:: WORK ITEM ::
Where in the records does the word "هایسنس" occur? Copy each line in which it does.

■ ■ ■ ■ ■ ■ ■

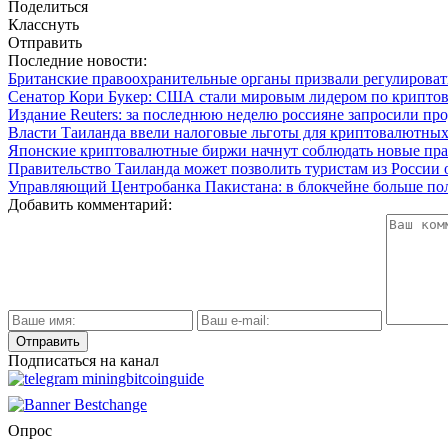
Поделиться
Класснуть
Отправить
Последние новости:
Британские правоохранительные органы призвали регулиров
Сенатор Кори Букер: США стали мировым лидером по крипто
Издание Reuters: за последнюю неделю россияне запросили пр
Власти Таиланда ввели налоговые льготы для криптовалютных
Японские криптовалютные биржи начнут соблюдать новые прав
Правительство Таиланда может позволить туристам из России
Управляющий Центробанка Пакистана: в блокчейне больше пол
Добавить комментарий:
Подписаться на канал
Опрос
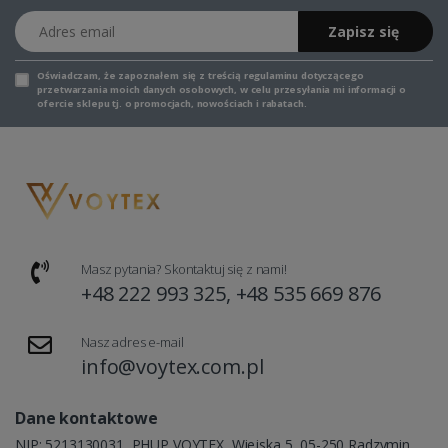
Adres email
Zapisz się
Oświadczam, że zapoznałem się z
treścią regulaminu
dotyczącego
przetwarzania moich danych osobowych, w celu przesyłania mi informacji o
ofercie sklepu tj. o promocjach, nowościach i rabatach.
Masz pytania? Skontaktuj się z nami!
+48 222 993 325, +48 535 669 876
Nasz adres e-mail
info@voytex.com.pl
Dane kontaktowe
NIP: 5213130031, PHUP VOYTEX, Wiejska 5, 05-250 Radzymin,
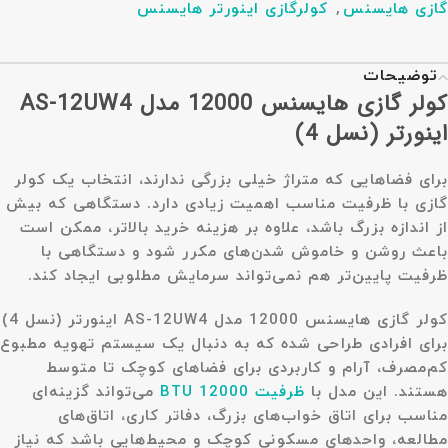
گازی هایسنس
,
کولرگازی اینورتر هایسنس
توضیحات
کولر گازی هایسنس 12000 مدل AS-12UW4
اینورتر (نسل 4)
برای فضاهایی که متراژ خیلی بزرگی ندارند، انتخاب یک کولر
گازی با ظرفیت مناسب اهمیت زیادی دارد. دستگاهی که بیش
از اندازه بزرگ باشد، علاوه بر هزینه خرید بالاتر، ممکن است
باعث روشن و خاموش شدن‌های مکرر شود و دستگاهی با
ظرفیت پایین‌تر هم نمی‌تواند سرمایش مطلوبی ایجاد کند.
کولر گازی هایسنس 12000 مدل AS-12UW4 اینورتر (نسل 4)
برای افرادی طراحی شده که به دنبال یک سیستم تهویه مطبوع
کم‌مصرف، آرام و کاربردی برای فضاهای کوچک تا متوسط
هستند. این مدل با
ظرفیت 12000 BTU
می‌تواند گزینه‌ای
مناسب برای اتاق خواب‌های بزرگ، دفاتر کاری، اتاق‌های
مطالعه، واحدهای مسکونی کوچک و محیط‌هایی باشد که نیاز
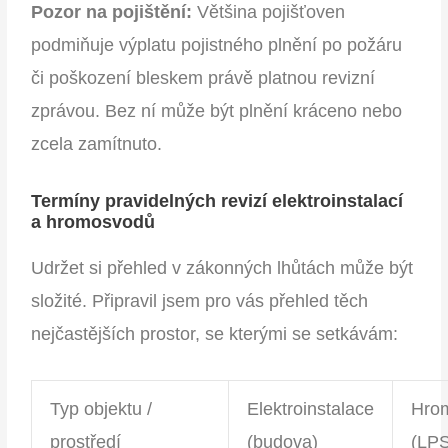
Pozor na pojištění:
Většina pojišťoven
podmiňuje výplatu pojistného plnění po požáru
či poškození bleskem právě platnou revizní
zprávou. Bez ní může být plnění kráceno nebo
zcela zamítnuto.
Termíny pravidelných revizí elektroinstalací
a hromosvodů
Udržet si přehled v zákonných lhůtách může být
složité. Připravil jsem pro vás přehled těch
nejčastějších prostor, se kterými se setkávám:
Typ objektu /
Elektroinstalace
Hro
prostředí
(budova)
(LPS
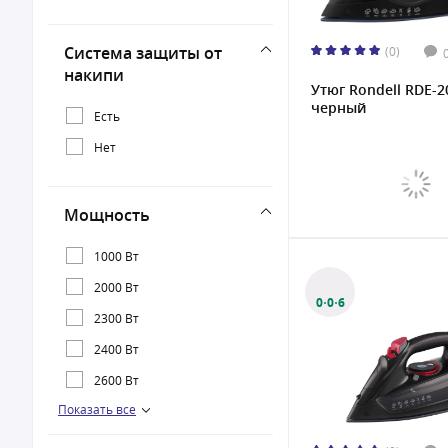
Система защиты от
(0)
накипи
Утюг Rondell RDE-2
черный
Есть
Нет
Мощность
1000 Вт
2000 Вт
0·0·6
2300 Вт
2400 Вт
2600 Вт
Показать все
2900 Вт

■ ■ ■ ■ ■ ■ ■

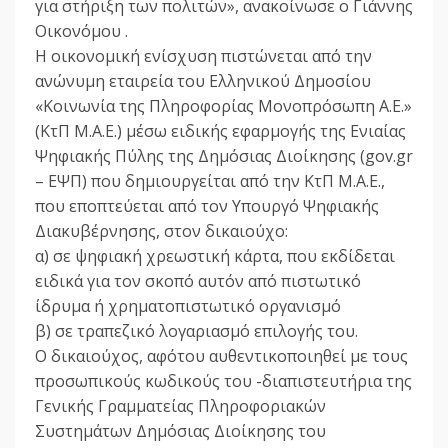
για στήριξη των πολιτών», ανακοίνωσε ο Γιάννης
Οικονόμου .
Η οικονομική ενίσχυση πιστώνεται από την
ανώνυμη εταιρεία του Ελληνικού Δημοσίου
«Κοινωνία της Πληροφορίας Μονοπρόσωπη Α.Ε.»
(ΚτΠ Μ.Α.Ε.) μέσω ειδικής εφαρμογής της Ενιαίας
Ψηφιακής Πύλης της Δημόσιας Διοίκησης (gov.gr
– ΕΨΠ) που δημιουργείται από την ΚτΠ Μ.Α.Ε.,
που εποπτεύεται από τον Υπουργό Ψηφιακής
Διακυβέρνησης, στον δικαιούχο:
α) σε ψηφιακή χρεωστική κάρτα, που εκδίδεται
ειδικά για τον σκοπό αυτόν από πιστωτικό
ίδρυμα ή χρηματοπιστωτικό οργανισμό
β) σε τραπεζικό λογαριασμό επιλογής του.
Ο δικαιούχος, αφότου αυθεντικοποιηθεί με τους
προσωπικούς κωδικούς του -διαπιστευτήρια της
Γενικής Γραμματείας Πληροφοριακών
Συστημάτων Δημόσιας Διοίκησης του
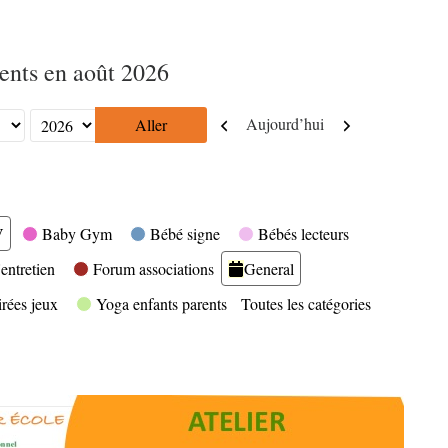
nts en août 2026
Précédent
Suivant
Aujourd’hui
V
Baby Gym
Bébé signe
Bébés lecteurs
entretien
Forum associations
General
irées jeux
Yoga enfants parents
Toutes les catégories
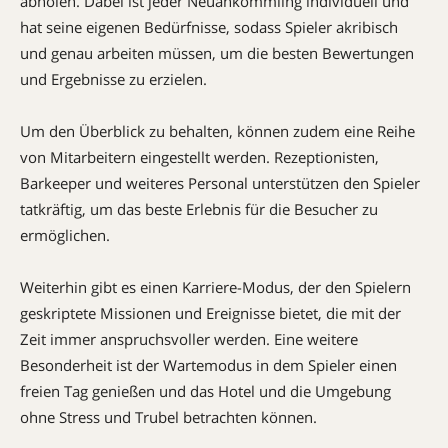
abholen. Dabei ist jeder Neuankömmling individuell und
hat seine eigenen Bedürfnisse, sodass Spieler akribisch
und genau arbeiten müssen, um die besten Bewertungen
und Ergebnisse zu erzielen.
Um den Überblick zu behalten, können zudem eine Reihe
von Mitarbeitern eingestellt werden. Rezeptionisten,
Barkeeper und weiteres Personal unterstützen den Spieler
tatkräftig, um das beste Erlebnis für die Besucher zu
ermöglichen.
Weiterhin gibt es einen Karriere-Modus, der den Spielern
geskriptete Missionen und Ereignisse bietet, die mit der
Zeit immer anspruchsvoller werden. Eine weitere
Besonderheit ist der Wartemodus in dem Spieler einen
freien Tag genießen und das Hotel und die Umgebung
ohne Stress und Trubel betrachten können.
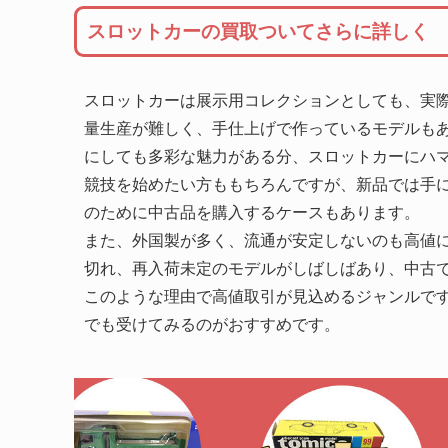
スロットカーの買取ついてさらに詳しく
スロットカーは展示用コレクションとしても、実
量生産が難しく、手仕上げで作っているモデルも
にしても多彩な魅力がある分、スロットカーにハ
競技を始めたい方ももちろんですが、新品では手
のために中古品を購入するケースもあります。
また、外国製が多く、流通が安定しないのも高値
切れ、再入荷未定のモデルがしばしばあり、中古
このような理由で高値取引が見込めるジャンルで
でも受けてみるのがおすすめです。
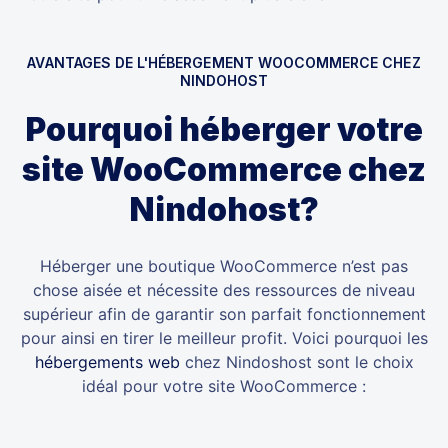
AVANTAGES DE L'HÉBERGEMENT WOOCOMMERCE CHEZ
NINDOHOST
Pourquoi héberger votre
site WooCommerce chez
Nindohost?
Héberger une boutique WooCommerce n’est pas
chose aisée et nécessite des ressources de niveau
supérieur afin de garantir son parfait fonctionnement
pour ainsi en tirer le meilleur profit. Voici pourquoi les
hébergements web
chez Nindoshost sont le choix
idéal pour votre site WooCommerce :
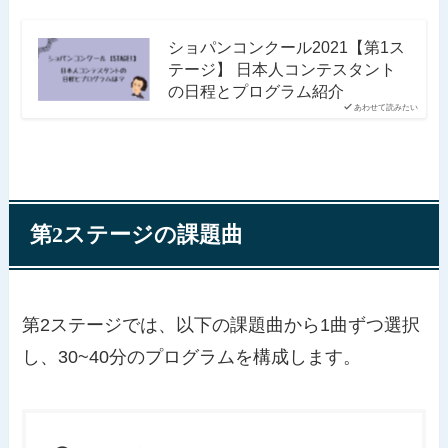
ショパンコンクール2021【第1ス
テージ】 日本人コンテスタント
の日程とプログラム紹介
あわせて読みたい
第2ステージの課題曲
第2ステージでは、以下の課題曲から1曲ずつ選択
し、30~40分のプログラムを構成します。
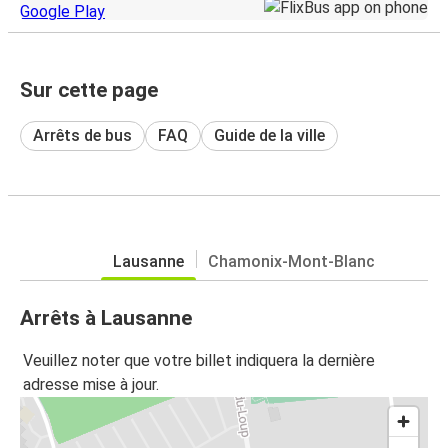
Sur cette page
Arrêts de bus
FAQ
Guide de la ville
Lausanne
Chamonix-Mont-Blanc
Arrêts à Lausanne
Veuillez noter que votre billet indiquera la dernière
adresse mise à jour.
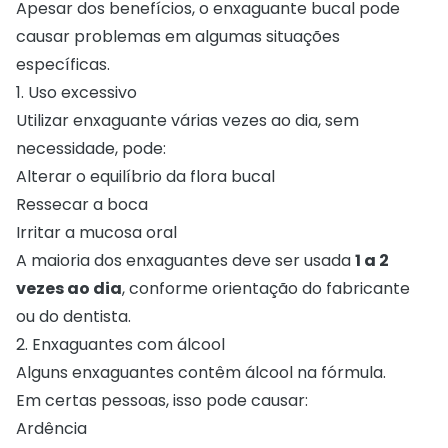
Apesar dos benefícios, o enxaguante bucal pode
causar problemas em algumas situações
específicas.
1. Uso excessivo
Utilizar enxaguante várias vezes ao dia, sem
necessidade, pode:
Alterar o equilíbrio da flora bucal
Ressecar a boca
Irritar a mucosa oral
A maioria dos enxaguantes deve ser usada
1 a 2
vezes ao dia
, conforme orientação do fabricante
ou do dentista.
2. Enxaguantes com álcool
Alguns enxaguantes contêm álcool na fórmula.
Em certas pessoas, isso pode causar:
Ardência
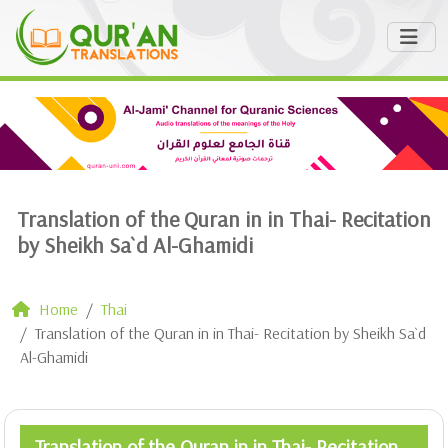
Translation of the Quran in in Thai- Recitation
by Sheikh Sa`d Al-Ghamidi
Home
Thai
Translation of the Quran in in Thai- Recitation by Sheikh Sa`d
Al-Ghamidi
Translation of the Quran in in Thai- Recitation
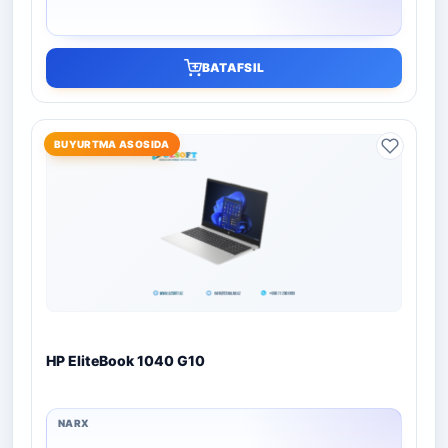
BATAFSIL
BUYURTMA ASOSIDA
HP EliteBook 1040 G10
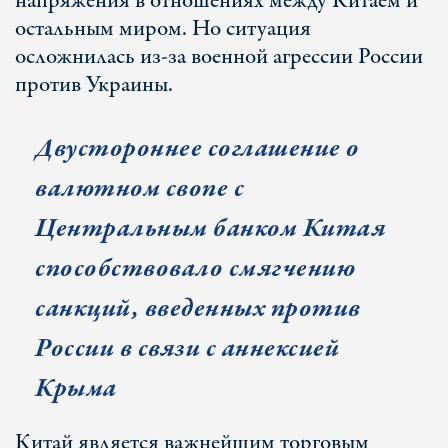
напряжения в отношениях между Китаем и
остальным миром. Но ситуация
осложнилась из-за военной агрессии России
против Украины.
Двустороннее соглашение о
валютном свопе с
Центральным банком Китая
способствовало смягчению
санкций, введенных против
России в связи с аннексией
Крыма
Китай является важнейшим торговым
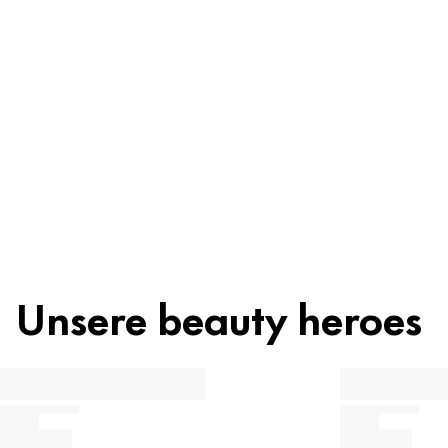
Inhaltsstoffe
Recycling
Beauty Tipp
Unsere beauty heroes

■ ■ ■ ■ ■ ■ ■

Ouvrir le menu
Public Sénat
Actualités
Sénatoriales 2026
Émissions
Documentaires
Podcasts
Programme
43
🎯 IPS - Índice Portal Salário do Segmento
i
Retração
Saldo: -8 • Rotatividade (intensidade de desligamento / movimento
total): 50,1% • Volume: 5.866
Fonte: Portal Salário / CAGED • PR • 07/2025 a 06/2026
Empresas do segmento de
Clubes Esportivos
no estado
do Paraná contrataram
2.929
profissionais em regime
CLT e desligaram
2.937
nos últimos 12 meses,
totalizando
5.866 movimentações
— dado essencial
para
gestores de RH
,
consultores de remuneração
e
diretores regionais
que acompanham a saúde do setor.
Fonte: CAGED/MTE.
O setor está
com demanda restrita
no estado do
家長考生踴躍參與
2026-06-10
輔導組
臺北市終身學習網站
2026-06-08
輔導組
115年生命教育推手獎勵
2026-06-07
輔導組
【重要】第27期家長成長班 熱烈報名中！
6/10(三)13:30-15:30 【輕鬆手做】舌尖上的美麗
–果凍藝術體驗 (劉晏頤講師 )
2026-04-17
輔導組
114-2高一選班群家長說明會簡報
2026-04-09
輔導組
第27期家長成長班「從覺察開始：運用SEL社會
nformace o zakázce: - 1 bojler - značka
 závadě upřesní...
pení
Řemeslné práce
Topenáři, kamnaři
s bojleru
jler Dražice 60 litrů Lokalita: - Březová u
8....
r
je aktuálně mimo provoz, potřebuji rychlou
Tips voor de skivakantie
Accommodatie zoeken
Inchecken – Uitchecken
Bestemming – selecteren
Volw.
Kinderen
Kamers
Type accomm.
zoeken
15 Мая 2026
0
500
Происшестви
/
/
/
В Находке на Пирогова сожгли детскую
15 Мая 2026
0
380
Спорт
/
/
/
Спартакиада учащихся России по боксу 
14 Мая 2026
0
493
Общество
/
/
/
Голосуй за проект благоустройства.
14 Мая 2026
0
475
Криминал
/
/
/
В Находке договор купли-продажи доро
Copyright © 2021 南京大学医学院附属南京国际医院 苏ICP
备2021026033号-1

■ ■ ■ ■ ■ ■ ■

:: WRITTEN RESPONSE ::
گازی هایسنس
کولرگازی اینورتر هایسنس
کولر گازی هایسنس 12000 مدل AS-12UW4
کولر گازی هایسنس 12000 مدل AS-12UW4 اینورتر (نسل 4)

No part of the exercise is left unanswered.